Copy out the records word for word, from the line with "the way 1h18" to the line with "Your answer: 6.54", including both of those lines.
* * *
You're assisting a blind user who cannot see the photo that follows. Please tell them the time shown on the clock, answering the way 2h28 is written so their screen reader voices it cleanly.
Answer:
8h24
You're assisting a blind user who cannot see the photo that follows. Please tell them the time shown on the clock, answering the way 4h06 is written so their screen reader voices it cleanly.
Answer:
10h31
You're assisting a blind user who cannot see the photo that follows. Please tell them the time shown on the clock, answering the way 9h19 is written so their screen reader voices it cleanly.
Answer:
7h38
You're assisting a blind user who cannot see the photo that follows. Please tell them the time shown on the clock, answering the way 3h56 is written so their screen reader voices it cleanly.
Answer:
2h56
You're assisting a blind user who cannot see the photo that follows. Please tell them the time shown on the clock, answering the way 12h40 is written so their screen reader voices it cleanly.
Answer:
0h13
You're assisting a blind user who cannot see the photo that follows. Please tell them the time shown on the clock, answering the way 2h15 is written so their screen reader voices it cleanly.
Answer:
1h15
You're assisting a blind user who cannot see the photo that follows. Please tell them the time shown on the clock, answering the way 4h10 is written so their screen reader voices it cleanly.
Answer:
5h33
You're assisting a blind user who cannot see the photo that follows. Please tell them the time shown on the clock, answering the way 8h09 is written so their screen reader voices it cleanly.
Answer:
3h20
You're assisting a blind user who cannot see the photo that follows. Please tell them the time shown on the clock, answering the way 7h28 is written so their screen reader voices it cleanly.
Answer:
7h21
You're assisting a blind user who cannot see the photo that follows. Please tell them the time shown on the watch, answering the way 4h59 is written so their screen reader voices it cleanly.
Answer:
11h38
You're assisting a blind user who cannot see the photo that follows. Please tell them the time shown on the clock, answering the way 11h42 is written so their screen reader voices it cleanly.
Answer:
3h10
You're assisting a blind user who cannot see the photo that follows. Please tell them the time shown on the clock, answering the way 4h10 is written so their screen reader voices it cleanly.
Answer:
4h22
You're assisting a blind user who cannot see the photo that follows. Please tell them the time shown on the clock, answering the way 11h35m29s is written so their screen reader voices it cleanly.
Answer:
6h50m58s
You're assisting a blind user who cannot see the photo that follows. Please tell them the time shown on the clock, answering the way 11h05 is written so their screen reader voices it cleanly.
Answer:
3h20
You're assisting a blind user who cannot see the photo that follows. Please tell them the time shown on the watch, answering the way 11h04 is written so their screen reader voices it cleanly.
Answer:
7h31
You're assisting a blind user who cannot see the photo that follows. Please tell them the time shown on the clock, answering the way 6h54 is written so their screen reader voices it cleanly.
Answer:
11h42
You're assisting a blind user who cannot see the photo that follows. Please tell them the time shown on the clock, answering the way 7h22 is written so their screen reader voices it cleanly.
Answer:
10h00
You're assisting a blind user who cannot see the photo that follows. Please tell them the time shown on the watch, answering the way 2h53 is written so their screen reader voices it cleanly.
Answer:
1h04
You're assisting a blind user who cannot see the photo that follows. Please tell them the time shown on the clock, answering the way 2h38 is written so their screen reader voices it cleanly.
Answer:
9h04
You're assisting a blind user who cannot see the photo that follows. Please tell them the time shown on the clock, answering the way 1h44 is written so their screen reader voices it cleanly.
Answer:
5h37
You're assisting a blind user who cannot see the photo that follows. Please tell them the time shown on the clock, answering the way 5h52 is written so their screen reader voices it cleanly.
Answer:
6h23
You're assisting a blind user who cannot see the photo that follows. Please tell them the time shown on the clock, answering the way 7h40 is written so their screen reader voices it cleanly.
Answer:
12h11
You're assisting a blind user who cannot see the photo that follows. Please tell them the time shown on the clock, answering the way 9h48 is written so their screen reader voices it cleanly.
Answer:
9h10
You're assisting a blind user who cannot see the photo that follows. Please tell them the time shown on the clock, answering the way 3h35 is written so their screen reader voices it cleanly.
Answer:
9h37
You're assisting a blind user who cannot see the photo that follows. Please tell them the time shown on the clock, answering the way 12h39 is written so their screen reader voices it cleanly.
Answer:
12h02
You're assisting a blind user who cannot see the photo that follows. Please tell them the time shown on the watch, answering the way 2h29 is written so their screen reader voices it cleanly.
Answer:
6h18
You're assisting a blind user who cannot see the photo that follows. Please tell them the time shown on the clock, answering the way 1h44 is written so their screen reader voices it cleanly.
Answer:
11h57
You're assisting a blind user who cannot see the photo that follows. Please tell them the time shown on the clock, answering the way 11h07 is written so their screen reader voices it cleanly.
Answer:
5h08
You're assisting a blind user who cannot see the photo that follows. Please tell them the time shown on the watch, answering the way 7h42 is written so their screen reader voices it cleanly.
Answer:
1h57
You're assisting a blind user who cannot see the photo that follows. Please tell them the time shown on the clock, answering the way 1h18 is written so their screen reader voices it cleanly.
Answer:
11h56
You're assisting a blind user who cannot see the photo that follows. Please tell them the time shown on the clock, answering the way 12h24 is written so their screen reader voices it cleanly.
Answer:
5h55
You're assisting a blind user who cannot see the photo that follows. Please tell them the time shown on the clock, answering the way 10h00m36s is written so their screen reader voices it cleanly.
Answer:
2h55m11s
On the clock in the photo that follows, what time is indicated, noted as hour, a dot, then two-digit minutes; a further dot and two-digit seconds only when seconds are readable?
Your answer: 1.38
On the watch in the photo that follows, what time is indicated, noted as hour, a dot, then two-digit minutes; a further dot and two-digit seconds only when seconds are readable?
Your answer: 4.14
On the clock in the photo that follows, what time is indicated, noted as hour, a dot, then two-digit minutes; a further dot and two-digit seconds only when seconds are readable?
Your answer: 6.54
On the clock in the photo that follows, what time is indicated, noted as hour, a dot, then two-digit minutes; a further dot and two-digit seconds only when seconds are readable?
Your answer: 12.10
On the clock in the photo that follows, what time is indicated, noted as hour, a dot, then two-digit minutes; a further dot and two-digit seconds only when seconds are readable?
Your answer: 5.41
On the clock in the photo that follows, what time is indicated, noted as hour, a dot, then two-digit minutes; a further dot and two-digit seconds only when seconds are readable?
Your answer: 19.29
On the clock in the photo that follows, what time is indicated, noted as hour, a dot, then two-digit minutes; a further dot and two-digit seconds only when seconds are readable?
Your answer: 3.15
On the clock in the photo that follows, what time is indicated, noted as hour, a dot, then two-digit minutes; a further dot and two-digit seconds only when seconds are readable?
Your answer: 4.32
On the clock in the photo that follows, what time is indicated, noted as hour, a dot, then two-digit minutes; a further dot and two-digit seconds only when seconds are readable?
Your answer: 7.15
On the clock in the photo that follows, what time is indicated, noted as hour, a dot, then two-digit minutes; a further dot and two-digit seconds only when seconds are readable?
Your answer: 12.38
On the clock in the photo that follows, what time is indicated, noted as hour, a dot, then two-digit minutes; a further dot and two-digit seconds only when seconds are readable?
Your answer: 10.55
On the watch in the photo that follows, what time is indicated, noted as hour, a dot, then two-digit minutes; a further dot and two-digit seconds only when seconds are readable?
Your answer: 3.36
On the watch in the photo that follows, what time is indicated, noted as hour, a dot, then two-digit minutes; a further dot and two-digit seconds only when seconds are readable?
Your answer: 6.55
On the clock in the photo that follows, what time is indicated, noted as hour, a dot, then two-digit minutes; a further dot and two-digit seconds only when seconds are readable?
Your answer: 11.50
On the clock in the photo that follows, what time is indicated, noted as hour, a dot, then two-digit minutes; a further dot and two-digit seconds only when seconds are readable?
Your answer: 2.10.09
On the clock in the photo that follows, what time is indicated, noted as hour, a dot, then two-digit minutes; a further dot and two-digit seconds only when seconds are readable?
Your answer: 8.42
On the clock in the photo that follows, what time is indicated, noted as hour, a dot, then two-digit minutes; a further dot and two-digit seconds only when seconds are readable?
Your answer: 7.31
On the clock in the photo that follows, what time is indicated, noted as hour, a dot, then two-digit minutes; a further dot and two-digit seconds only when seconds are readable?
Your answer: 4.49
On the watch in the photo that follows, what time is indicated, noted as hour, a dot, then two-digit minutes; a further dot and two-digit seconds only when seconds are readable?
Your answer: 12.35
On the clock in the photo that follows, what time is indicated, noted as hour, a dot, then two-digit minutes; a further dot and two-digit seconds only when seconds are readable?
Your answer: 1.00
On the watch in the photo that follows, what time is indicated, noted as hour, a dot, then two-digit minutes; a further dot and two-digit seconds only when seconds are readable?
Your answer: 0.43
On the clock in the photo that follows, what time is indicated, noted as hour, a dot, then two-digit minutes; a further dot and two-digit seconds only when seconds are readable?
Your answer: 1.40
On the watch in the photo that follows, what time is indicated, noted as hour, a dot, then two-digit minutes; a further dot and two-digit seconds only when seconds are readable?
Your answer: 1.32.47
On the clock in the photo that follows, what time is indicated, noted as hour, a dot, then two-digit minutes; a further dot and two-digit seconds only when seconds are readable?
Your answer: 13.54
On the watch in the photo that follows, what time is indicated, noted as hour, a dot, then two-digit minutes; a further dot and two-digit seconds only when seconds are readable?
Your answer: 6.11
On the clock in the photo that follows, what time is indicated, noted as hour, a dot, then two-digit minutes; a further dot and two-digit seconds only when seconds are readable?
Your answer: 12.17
* * *
_Result of the task_.
You're assisting a blind user who cannot see the photo that follows. Please tell them the time shown on the clock, answering the way 1h18 is written so their screen reader voices it cleanly.
Answer:
11h56
You're assisting a blind user who cannot see the photo that follows. Please tell them the time shown on the clock, answering the way 12h24 is written so their screen reader voices it cleanly.
Answer:
5h55
You're assisting a blind user who cannot see the photo that follows. Please tell them the time shown on the clock, answering the way 10h00m36s is written so their screen reader voices it cleanly.
Answer:
2h55m11s
On the clock in the photo that follows, what time is indicated, noted as hour, a dot, then two-digit minutes; a further dot and two-digit seconds only when seconds are readable?
Your answer: 1.38
On the watch in the photo that follows, what time is indicated, noted as hour, a dot, then two-digit minutes; a further dot and two-digit seconds only when seconds are readable?
Your answer: 4.14
On the clock in the photo that follows, what time is indicated, noted as hour, a dot, then two-digit minutes; a further dot and two-digit seconds only when seconds are readable?
Your answer: 6.54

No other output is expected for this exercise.